Following the success of her exhibition at Cell Project Space in 2013, exploring the awkward commercialised aestheticism of dating and drinking, Reupke continues to explore the malleable properties of stock image photography in her new film installation, ‘Letters of Complaint’. Fascinated by their flatness, emotional emptiness, and a lack of substance, Reupke investigates how stock footage can be manipulated, given potential context and exposed as fragile or unnerving.
There is a palpable sense of the uncanny evoked by ‘Letters of Complaint’. The multiple letters are narrated by the same female voice, despite being linked to three physical characters, and other less visible ones. The concept of a voiceover being used to vocalise the thoughts inside someone’s head is a trope that has been exhausted in cinema. However, the muddling of gender, and the dominance of a singular voice for multiple stories, demonstrates Reupke’s apt knack for unsettling the norm.
Reupke’s focus seems to be less about the content of the letter, but instead the tangible actions evoked by writing it. The tone of the letter is often apologetic, unable to make an actual complaint without giving a compliment, and tends to capitalise on cliché phrases and faux niceties. In a twist of irony, this pompous stylisation is commented on by one of the characters, lamenting that the inescapable “mock
tones” of complaint letters inextricably implies that they come from “peevish…nitwits”.
Reupke interjects the scenes with actors with footage of clouds in the sky. Alongside stock images, commonplace stock sounds are also integrated – pens writing, the blasts of road traffic and white noise. Reupke continues to exploit this idea of the façade by creating a theatrical mise en scene for each of the three actors. The lighting for each scene is a stereotypical representation of time and space – there is black and white, yellowing sepia, and a lurid luminous green. The generic reproduction of historical writing desks, blank sheets of paper, pens and quills are also exploited and made surreal. We hear the sound of a nib scratching, the quill is even dipped into an ink pot, but no words ever appear on the countless shuffled pages.

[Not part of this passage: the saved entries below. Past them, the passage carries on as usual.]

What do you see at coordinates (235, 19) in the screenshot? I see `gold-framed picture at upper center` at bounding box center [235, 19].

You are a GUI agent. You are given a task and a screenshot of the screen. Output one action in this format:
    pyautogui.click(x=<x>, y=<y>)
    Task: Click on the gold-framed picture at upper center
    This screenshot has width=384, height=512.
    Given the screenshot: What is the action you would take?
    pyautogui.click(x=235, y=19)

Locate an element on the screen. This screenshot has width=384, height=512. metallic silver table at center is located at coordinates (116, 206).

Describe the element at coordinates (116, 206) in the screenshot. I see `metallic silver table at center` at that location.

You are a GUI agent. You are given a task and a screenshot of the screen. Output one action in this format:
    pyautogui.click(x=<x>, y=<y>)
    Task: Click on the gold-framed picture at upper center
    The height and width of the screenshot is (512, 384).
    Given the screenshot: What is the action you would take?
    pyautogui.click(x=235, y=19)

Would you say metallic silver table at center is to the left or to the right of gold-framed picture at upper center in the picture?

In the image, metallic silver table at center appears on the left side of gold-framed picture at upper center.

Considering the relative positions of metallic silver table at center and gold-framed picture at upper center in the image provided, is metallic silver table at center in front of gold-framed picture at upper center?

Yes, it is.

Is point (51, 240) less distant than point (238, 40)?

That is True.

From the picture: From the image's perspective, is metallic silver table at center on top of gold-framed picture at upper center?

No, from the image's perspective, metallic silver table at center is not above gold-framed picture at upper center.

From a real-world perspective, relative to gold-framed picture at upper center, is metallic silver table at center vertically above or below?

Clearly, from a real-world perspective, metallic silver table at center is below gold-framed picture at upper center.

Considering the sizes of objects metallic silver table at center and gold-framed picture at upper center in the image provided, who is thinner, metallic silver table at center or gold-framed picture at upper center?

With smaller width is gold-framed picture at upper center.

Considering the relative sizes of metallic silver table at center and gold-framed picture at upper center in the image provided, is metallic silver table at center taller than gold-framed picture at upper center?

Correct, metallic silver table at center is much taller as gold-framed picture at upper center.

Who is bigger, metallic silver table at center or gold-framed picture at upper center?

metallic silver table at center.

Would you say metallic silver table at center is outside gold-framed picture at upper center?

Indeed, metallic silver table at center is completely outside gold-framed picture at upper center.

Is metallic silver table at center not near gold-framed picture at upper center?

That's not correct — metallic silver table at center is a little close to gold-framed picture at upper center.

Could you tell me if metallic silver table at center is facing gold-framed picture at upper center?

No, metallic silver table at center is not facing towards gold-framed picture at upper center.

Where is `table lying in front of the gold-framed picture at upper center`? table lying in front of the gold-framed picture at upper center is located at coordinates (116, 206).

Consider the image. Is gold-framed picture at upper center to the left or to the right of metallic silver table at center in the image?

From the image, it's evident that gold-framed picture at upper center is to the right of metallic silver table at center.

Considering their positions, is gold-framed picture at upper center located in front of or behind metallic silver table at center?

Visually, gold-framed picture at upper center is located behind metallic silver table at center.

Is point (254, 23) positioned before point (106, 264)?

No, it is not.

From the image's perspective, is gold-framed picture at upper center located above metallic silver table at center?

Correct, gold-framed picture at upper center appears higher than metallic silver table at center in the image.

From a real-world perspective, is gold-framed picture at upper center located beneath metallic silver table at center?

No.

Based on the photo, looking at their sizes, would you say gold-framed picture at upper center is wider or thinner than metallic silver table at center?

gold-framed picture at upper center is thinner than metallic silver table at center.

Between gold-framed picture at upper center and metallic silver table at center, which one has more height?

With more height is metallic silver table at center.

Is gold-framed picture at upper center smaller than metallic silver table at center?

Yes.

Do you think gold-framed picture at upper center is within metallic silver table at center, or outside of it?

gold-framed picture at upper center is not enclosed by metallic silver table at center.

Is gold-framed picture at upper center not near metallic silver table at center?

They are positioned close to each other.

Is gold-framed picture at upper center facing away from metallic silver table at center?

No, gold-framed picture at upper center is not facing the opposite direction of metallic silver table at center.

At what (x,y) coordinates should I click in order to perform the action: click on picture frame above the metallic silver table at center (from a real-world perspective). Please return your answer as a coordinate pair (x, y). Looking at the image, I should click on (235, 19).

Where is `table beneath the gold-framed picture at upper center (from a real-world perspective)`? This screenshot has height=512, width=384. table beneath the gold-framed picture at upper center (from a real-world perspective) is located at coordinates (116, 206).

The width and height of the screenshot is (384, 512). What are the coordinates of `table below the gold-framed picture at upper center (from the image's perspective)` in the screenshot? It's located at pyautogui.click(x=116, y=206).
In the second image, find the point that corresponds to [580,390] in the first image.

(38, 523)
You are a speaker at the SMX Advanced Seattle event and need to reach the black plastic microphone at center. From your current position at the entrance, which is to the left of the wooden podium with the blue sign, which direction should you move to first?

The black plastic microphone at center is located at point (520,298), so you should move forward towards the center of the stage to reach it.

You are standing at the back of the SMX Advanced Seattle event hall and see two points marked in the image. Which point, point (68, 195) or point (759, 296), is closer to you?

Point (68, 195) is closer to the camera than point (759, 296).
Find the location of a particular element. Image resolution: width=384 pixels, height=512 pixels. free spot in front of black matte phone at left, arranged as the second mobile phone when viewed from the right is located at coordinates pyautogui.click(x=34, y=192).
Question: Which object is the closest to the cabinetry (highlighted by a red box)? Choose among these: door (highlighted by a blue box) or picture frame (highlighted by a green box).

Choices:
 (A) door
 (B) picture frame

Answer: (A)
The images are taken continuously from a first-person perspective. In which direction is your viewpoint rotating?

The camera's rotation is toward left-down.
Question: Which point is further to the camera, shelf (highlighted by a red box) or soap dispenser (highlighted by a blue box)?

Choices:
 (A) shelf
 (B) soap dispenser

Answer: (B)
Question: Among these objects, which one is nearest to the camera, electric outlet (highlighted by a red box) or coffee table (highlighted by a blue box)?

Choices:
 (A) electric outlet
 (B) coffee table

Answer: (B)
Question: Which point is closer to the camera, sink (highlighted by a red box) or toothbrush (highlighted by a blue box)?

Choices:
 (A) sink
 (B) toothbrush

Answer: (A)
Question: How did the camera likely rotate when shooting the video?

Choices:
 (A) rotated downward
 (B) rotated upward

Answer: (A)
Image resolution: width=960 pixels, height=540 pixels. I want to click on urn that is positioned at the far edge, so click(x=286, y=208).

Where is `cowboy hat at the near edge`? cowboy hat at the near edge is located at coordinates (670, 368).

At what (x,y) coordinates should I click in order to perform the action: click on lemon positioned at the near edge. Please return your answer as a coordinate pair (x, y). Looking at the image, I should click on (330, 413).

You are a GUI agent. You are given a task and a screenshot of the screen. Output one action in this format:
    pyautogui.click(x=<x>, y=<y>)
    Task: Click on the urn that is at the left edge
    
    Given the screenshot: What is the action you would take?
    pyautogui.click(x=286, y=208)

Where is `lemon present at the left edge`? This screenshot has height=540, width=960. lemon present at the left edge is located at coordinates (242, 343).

The actors make studied and self-conscious movements, obsessing over the artificiality of the writing process. Heads are tilted in thought, pens are poised, and desks are opened and closed. The reading of the letter is often stilted, the content labours over long-winded details. They are convoluted with times, dates and exhaustive particularities.
Reupke creates an awkward iconography of manipulated and orchestrated appearances. Edited without interruption, the film continues on loop, and one cannot be truly certain where it ends or begins.